Which is why it was thrilling when Bernadine Healy was appointed the first female director of the NIH. She launched the Women’s Health Initiative (WHI), the largest-ever randomized controlled trial studying only women—and the effects of specific prevention strategies on major causes of death and disability in post-menopausal women.
Among other things, the WHI compared the risk of breast cancer among women who took estrogen and synthetic progesterone to women who did not take hormones. In 2002, the study was halted early because of a possible signal between hormone therapy and breast cancer. The media ran wild. It created a lot of fear and false narratives about HRT that to this day have been difficult to undo.
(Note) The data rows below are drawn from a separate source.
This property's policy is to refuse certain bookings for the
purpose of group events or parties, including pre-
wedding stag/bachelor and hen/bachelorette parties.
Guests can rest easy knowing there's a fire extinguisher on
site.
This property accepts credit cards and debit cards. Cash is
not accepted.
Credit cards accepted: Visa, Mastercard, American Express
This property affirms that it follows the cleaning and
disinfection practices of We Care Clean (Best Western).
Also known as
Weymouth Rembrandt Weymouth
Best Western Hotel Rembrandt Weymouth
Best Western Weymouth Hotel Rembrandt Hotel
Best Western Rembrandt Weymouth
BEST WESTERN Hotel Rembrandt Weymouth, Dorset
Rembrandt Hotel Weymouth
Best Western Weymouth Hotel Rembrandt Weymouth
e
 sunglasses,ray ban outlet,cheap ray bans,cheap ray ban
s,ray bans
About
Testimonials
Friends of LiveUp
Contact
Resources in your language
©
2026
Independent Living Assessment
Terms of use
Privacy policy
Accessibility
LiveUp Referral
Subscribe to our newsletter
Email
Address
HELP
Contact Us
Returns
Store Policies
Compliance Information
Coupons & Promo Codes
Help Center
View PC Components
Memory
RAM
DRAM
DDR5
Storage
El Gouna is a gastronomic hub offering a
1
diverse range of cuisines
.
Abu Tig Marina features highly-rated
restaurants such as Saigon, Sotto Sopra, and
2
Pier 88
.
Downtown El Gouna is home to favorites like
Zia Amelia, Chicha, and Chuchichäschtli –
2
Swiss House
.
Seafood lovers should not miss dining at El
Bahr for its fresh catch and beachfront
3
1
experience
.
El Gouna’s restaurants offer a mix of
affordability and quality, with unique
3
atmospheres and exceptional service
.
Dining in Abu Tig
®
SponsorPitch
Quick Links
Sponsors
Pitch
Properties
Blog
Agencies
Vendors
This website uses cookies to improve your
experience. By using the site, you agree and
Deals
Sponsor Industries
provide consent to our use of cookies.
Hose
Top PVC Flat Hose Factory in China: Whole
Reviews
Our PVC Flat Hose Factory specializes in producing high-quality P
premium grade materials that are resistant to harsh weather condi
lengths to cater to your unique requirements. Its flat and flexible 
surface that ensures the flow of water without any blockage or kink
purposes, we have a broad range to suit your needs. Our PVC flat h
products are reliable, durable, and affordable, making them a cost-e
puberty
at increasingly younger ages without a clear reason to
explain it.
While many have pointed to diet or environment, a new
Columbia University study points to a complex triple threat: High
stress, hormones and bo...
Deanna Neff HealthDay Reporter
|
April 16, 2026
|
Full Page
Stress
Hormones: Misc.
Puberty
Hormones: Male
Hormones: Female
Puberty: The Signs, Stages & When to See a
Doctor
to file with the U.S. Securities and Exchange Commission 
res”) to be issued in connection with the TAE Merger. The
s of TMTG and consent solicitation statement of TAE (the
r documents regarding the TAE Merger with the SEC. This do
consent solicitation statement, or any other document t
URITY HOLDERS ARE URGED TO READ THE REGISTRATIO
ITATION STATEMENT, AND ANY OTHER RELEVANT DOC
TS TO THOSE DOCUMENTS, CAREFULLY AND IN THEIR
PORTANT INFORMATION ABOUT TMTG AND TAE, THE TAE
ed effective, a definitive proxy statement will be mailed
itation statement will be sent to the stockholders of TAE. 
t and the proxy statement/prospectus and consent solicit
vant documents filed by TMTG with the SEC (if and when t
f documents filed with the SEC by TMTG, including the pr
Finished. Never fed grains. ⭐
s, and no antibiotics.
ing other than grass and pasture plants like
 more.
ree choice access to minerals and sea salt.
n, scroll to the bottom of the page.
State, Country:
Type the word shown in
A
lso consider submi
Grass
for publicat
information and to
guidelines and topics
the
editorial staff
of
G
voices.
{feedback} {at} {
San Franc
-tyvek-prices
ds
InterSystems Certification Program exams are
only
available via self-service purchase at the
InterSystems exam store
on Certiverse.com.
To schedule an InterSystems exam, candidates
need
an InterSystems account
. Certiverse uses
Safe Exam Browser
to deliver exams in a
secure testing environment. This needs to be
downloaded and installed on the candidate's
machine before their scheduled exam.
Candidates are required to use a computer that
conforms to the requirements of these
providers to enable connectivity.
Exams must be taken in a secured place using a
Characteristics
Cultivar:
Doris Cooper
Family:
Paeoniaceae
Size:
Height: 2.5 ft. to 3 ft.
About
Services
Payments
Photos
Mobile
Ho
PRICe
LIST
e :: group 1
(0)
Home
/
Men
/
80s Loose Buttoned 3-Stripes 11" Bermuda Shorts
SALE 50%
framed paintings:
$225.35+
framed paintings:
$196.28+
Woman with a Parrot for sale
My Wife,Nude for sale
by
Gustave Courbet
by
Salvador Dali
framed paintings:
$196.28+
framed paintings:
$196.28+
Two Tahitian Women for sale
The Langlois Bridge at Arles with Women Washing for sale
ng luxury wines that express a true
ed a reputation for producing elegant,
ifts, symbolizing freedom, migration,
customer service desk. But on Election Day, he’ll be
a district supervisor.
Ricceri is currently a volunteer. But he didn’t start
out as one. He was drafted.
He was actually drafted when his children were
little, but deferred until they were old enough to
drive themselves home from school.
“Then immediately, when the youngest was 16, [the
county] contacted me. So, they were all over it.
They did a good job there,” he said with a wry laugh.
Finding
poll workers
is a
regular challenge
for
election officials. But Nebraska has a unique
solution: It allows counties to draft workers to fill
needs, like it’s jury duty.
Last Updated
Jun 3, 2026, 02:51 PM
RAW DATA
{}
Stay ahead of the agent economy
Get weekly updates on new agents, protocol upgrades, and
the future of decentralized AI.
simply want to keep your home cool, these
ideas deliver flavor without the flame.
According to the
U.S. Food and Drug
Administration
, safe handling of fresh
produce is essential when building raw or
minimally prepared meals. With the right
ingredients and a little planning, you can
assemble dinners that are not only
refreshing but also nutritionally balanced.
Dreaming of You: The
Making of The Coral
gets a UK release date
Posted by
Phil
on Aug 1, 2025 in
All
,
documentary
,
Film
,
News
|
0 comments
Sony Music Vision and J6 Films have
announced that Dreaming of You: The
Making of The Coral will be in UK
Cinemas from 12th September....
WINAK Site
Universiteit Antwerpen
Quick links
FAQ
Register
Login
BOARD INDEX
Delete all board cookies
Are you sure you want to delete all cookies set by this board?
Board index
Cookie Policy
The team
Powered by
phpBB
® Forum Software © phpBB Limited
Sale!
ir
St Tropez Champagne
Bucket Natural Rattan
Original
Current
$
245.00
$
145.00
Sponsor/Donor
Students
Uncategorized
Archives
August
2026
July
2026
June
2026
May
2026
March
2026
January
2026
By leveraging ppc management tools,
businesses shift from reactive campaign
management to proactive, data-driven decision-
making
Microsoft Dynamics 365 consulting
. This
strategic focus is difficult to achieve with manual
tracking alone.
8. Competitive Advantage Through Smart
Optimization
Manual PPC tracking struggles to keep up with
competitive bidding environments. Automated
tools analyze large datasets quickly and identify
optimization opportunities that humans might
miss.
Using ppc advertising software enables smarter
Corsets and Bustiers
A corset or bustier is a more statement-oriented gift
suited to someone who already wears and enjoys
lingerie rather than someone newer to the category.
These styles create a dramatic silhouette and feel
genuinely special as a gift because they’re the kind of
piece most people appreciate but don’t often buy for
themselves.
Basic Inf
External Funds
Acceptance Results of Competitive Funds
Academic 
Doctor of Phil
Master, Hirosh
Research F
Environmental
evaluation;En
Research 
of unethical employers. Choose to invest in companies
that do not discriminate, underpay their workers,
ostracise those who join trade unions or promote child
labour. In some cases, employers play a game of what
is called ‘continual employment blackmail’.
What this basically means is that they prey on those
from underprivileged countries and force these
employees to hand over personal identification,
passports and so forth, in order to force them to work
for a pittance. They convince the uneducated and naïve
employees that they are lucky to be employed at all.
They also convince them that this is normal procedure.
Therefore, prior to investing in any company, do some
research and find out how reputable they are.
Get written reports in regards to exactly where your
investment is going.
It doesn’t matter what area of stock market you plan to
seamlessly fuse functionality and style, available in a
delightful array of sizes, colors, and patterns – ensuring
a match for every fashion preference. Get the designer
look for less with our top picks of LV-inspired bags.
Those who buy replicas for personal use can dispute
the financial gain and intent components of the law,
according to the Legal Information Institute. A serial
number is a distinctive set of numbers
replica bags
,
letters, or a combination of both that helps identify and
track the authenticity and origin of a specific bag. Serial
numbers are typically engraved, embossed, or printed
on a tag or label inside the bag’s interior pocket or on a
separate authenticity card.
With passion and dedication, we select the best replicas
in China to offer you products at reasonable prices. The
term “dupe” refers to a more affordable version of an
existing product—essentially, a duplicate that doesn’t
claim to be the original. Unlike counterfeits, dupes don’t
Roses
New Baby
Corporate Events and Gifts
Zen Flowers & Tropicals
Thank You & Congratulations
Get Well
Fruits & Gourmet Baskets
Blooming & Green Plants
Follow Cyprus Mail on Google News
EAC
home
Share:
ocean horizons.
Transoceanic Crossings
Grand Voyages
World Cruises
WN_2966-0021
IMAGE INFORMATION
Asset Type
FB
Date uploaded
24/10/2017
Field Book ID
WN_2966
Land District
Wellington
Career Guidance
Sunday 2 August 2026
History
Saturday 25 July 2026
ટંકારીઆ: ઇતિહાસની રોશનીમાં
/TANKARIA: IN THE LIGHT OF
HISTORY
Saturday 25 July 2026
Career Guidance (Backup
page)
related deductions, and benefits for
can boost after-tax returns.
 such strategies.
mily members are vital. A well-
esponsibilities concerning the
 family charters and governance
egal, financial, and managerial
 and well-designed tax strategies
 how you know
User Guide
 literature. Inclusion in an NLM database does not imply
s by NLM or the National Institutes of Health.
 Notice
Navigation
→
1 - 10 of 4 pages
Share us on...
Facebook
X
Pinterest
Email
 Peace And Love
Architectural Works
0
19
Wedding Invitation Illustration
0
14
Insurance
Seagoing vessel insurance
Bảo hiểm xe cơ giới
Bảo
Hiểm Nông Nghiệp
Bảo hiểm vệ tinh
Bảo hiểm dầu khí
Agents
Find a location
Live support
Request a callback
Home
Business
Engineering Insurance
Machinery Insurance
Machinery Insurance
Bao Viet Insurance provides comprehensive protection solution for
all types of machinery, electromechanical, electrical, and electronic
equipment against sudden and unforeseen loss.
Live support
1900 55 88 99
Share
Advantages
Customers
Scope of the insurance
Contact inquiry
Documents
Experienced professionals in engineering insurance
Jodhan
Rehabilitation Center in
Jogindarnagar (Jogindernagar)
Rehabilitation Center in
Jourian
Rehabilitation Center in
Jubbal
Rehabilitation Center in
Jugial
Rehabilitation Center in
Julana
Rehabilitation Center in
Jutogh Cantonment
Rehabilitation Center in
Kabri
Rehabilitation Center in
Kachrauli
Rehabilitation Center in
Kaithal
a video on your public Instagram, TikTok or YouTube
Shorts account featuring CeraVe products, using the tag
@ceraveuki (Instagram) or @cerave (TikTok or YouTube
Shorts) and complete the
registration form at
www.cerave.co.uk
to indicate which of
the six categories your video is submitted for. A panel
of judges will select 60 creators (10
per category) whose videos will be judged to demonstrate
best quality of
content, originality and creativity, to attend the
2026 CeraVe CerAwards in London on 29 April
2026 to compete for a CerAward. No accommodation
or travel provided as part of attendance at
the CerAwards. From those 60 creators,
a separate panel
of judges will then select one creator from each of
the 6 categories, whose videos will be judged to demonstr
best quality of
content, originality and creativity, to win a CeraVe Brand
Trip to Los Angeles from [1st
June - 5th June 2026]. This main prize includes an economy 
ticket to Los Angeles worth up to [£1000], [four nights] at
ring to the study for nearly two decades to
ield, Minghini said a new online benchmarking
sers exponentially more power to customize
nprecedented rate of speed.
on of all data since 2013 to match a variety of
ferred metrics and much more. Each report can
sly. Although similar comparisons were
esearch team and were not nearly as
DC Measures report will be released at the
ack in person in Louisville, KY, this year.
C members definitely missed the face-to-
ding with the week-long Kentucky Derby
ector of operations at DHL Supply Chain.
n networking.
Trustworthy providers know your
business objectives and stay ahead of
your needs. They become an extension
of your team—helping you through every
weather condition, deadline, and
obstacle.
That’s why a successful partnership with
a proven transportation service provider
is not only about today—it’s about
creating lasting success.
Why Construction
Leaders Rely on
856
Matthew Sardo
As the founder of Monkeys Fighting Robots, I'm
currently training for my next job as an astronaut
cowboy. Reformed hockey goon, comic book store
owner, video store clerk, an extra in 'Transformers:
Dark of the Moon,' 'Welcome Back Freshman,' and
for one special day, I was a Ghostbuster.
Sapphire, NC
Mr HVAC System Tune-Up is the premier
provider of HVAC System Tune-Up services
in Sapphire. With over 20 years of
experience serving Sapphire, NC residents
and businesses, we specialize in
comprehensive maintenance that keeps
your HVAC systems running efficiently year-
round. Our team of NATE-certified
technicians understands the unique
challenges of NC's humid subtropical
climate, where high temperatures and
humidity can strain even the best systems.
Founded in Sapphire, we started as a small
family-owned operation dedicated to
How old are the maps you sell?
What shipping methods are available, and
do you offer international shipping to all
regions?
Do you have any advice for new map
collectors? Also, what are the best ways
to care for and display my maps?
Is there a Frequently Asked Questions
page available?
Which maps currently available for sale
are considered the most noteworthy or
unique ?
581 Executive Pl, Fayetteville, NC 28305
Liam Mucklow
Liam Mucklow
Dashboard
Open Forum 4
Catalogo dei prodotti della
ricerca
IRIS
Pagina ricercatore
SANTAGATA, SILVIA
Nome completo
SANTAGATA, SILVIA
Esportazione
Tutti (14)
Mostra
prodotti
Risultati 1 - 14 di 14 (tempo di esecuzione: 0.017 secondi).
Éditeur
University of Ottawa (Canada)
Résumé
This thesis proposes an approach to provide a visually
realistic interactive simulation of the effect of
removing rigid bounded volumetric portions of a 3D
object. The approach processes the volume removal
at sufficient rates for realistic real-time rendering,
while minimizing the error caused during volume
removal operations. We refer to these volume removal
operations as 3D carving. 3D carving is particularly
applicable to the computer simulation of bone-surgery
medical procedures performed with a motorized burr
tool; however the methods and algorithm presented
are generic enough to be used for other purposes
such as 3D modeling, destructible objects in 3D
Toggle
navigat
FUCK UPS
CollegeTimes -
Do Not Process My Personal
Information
News headlines screamed, “Researchers conclude that hormone replacement increases the risk for breast cancer!” However, what wasn’t reported was that in absolute numbers, the risk amounted to less than one additional breast cancer case per thousand women per year. The study also didn’t prove causation. In fact, women in this study who took estrogen alone (i.e., not in combination with synthetic progesterone) actually had a decreased risk for breast cancer.
This, too, was left out of much of the reporting.
Of course breast cancer is a top cause of morbidity and mortality. Medicine’s job includes helping prevent and screen for breast cancer. But depriving women of the facts about hormone therapy is not okay—especially when the data are clear that the benefits for most women under the age of 60 outweigh the risks.
It has taken decades to correct the fear-based narratives about a treatment that can be life-altering for so many women.
Disclaimer: The views expressed here are entirely my own. They do not reflect those of my employer, nor are they a substitute for advice from your personal physician.
Could not agree more. I felt so much better taking HRT into my 70's. I'm 81 and still taking a low dose estrodial + progesterone. There's no history of breast cancer in my family so my variety of doctors over the years have been willing to continue to prescribe it.
I recently started on HRT after my osteoporosis diagnosis. I'm 57 and used Depoprovera for birth control before menopause. I immediately saw increase in energy level. I'm retired and very active. Thankful for the medical team that supported my request to consider HRT. I did have to change OBGYN to find a doctor who understood the benefit for my symptoms. Thanks for sharing this information on HRT.